**Text section:**
★ ★ ★

Why Deviate from Native Files in a Case Management Order?

ConjectureThere are Case Management Orders that show parties spent a lot of time considering eDiscovery issues. There are the ones that show a lack of thought. There are ones that are mixed.

This one shows a lot of forethought, but I am puzzled by the form of production.

Technology Assisted Review is Good for You and Me

There is nothing magical about using Technology Assisted Review. There is also no rule requiring specific technology to find responsive electronically stored information. The issue is always one of whether a production was adequate.

The Case Management Order in Green v. Am. Modern Home Ins. Co., states the following on Technology Assisted Review:

  1. Technology Assisted Review in Lieu of Search Terms. In lieu of identifying responsive ESI using the search terms and custodians/electronic systems as described in Sections II.C & II.D above, a party may use a technology assisted review platform to identify potentially relevant documents and ESI.

★ ★ ★

**Collected data:**
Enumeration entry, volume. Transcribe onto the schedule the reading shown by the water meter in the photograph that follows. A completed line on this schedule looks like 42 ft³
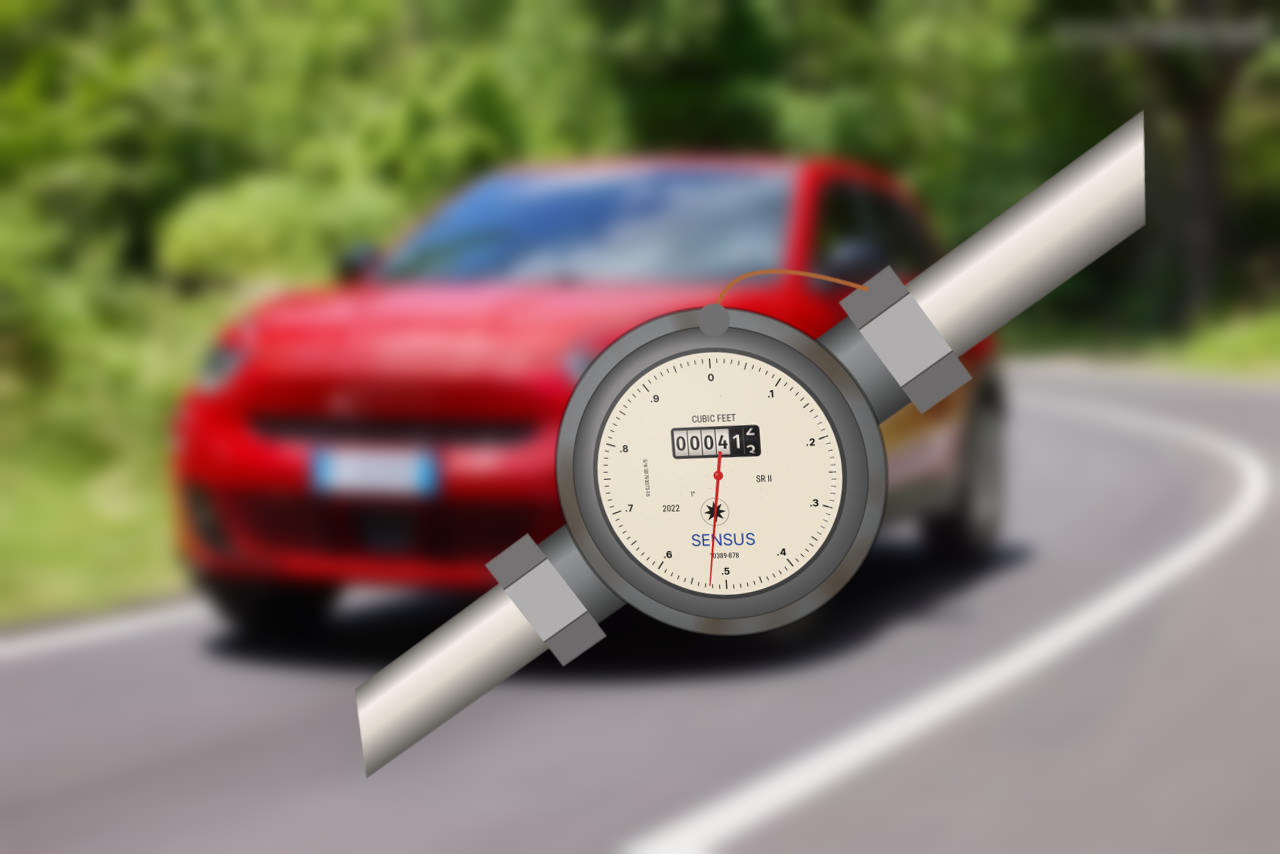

★ ★ ★

**Requirement 1:** Reproduce verbatim the part of the eDiscovery post that opens with the words containing "Why Deviate from" and closes with "production was adequate.".
**Requirement 2:** In the eDiscovery post, which case's Case Management Order is quoted on Technology Assisted Review?

**Result 1:**
Why Deviate from Native Files in a Case Management Order?

ConjectureThere are Case Management Orders that show parties spent a lot of time considering eDiscovery issues. There are the ones that show a lack of thought. There are ones that are mixed.

This one shows a lot of forethought, but I am puzzled by the form of production.

Technology Assisted Review is Good for You and Me

There is nothing magical about using Technology Assisted Review. There is also no rule requiring specific technology to find responsive electronically stored information. The issue is always one of whether a production was adequate.

**Result 2:** Green v. Am. Modern Home Ins. Co.